BEGIN DATA EXCERPT

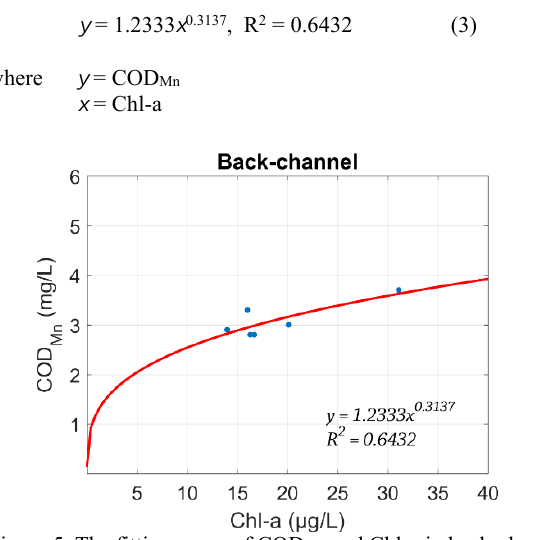
Figure 5. The fitting curve of COD Mn and Chl-a in back-channel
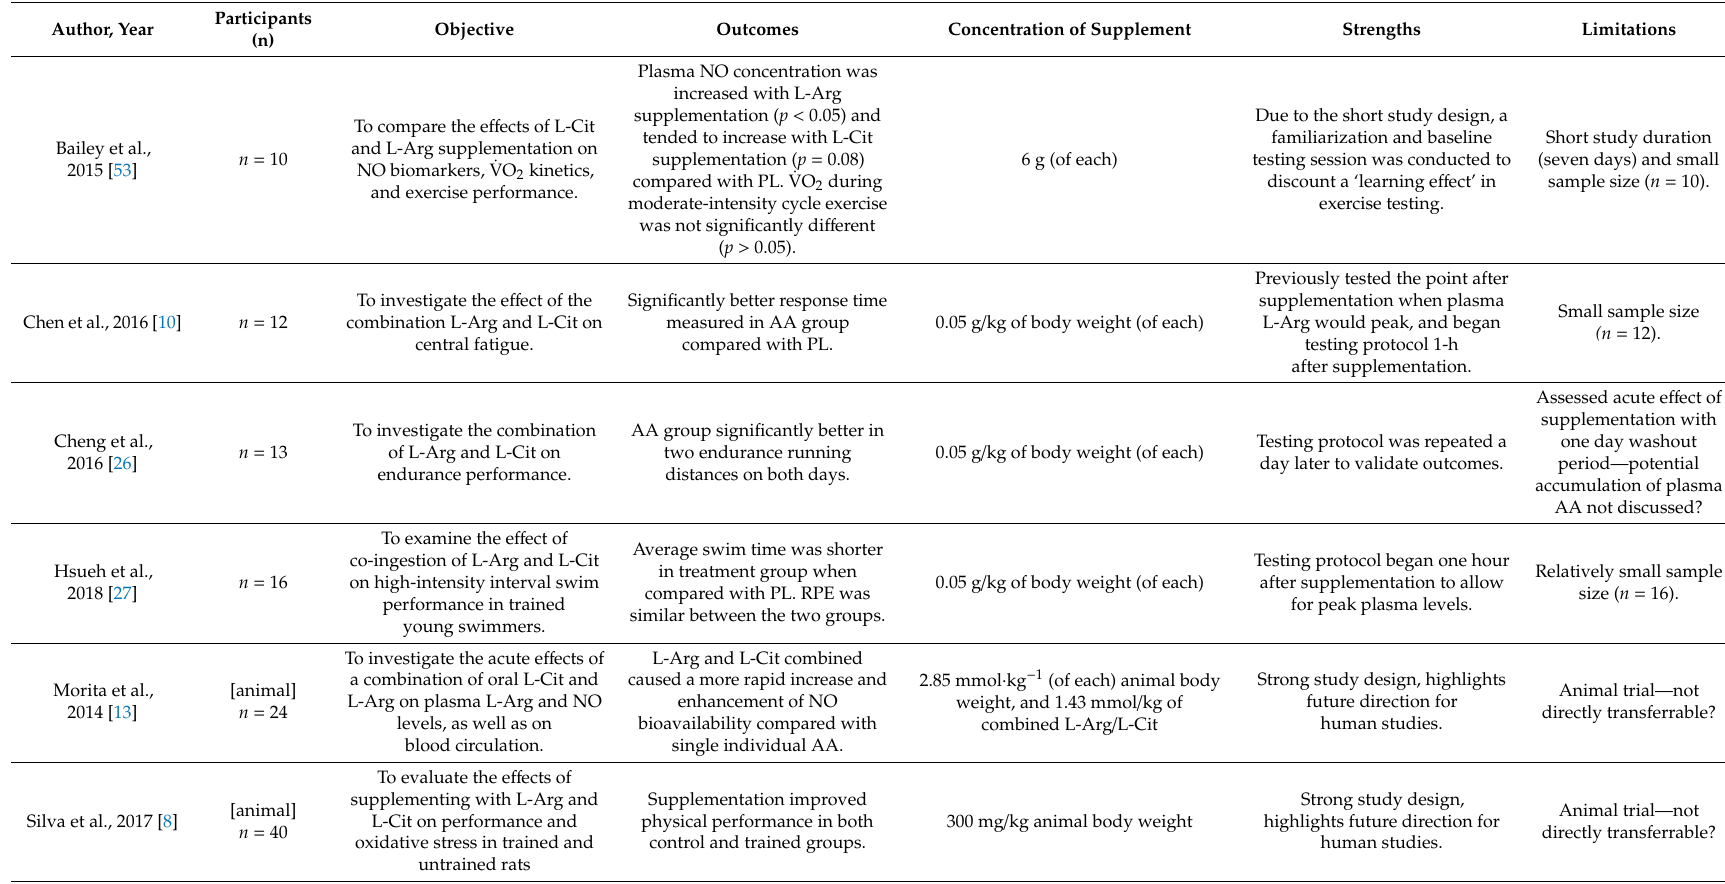
Table 1. Summary of studies which tested L-Arginine and L-Citrulline in combination in humans and animal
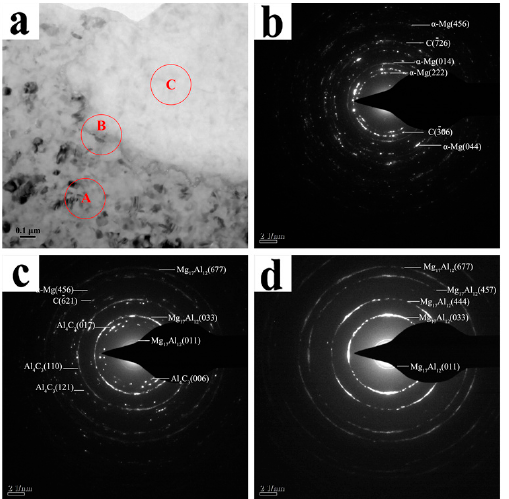
Figure 17. TEM analysis images of the AZ91D/2.0 wt% Grp with holding time of 15 min: ( a ) TEM bright-field images; ( b ) SAED pattern of the region marked with A; ( c ) SAED pattern of the region marked with B; (d) SAED pattern of the region marked with C.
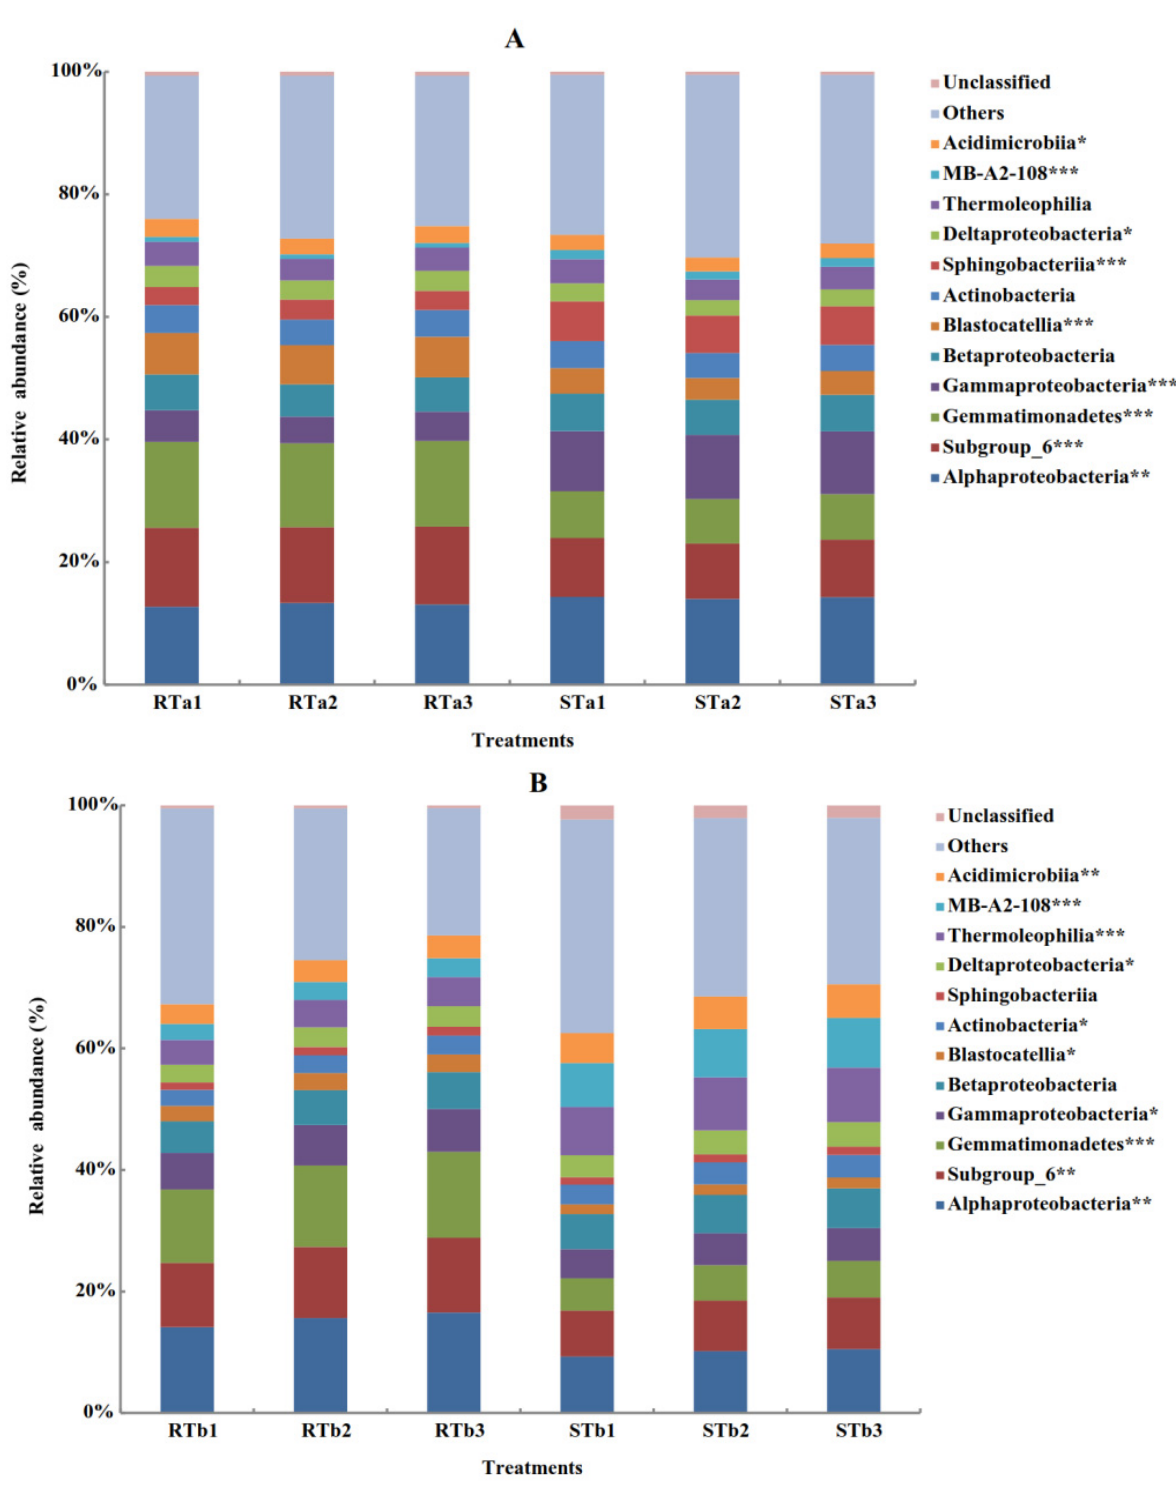
Figure 5. Comparison of the dominant bacterial communities at class level (%) in different samples.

END DATA EXCERPT

EXERCISE REQUIREMENTS :: Output the whole listing again, exactly, without its pictures.

ANSWER SPACE ::
Figure 5. The fitting curve of COD Mn and Chl-a in back-channel
Table 1. Summary of studies which tested L-Arginine and L-Citrulline in combination in humans and animal
Figure 17. TEM analysis images of the AZ91D/2.0 wt% Grp with holding time of 15 min: ( a ) TEM bright-field images; ( b ) SAED pattern of the region marked with A; ( c ) SAED pattern of the region marked with B; (d) SAED pattern of the region marked with C.
Figure 5. Comparison of the dominant bacterial communities at class level (%) in different samples.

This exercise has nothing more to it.